Quelques royalistes seulement déploraient ces violences, le vieux Buffet, au Sénat, et son ancien secrétaire, Eugène Dufeuille, qui avait remplacé Othenin d’Haussonville auprès du duc d’Orléans. Ce délégué du prétendant était resté libéral ; démocrate de tempérament et d’esprit, il refusait de renier la Révolution. L’antisémitisme lui faisait horreur, comme un retour honteux au moyen âge. Il croyait Dreyfus innocent et osa le dire à son prince. Il eût souhaité que ce successeur de tant de rois ne laissât pas à quelques républicains cette belle cause, qu’il s’en emparât, faisant tomber les préventions, repoussant le joug de l’Église et replaçant, à l’exemple de ses ancêtres, le trône sur l’autel.

Entre la droite et la gauche flottait le centre, tout à coup désemparé, dérangé dans ses calculs par la soudaine tempête, préoccupé seulement des élections prochaines et de sauver son Méline.

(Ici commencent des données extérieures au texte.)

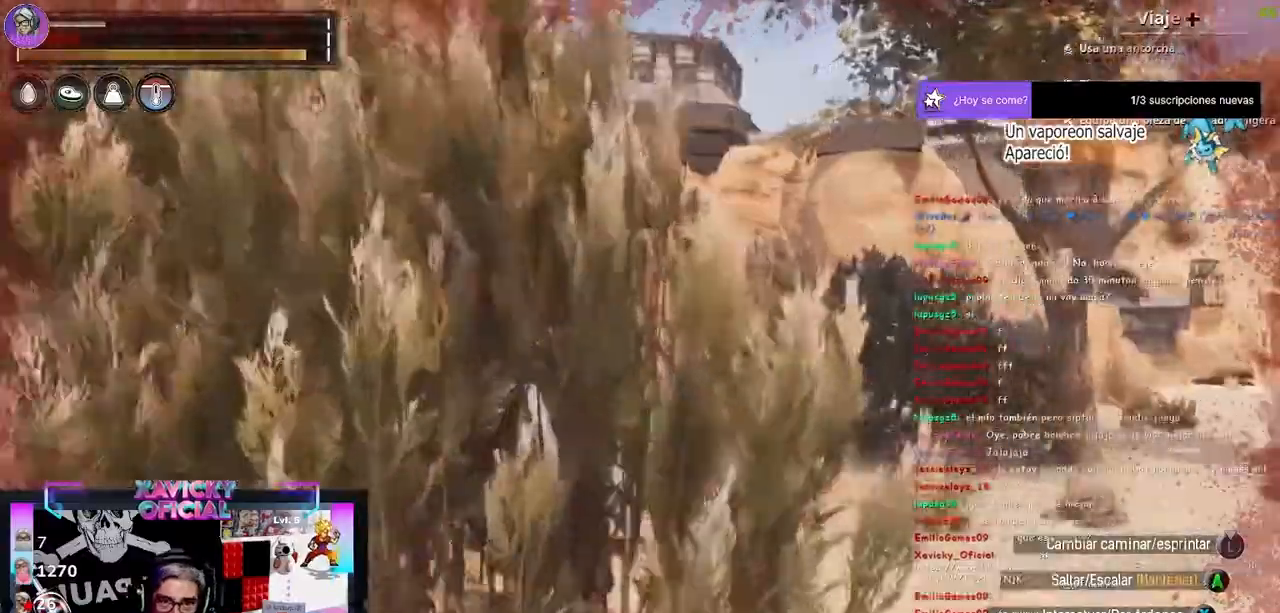
{"dt_ms": 500, "buttons": [], "left_stick": "up-right", "right_stick": "center", "events": []}
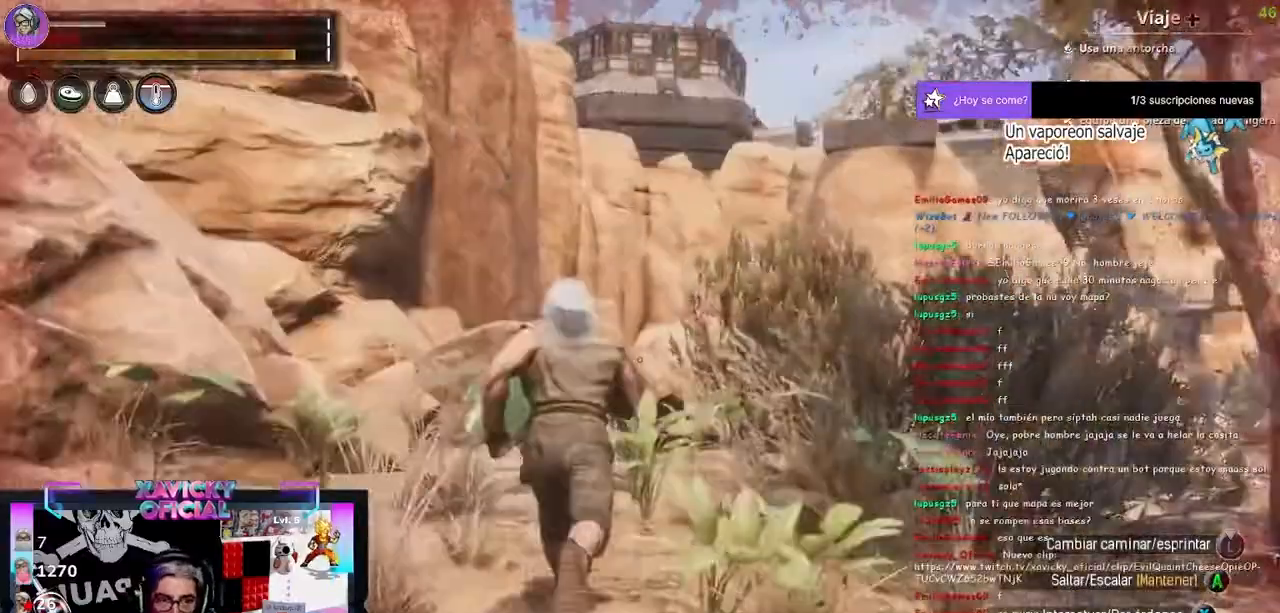
{"dt_ms": 500, "buttons": [], "left_stick": "up-right", "right_stick": "center", "events": []}
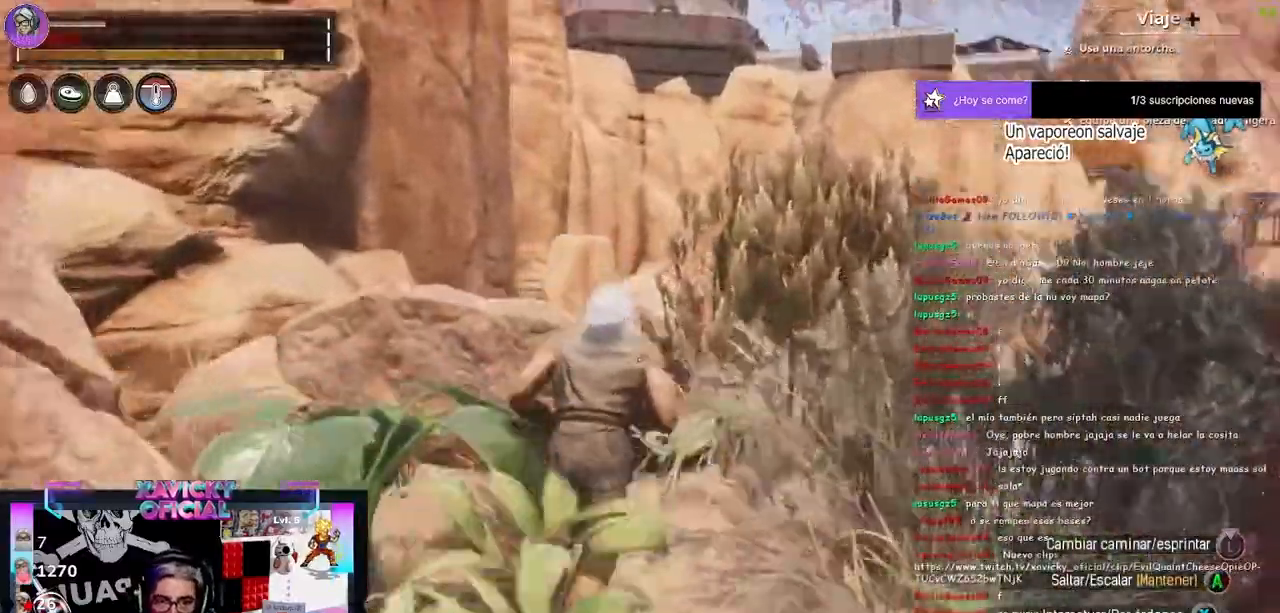
{"dt_ms": 500, "buttons": [], "left_stick": "up-right", "right_stick": "center", "events": []}
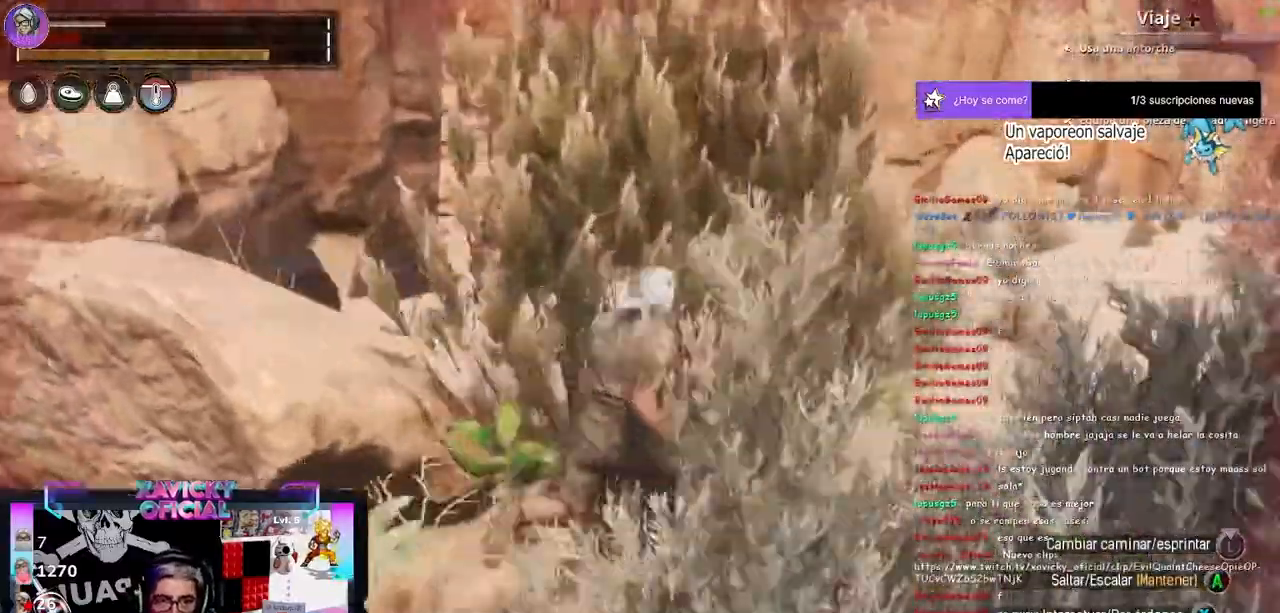
{"dt_ms": 500, "buttons": [], "left_stick": "up", "right_stick": "center"}
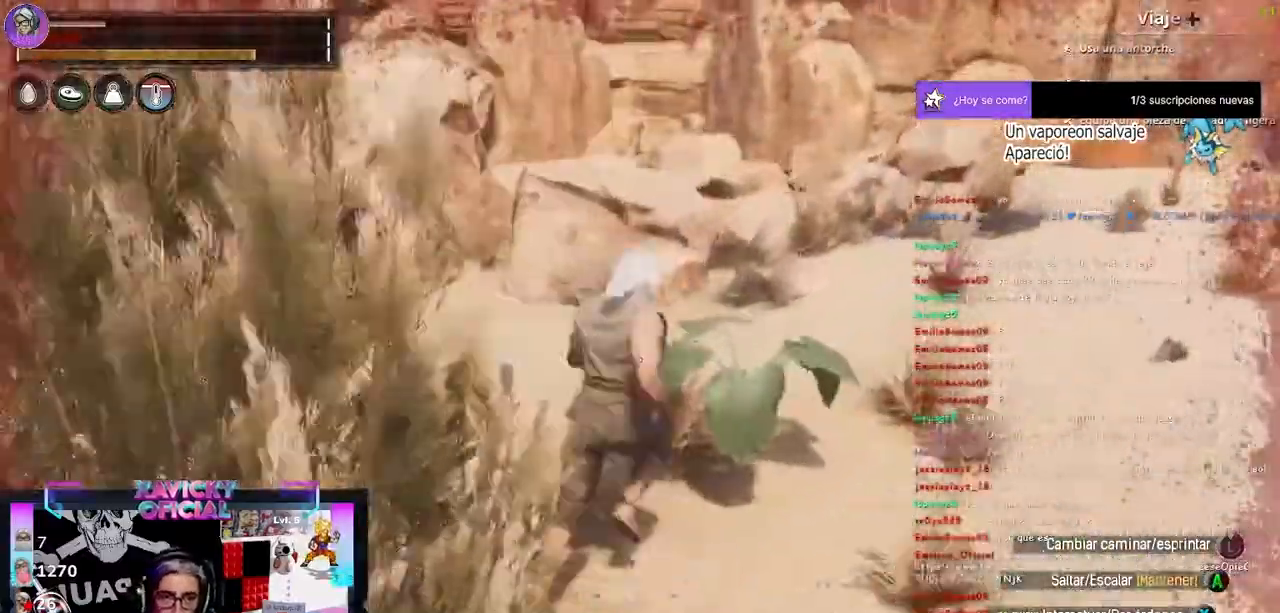
{"dt_ms": 500, "buttons": [], "left_stick": "up-right", "right_stick": "center", "events": [[467, "left_stick", "up-right"]]}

Je sentis bientôt, chez mes plus anciens amis, une sourde colère ; ils m’accusaient d’avoir entraîné, débauché Scheurer.

Le petit groupe socialiste, si uni jusqu’alors et si actif, s’arrêta pour ne pas se diviser. Jaurès hésitait encore à abjurer publiquement son ancienne erreur : « Dreyfus réhabilité, c’est l’opportunisme qui remonte ; Dreyfus accusé, c’est la réaction cléricale qui triomphe ; voilà le sens social que les intérêts donnent à la lutte[1] ». Pourtant, son cœur, sa raison, son éloquence avaient choisi. Il multiplia les efforts pour convaincre ses amis. Mais la plupart refusèrent de s’engager, les uns parce qu’ils étaient las de sa brillante suprématie ; les autres

  1. Petite République du 11 décembre 1897.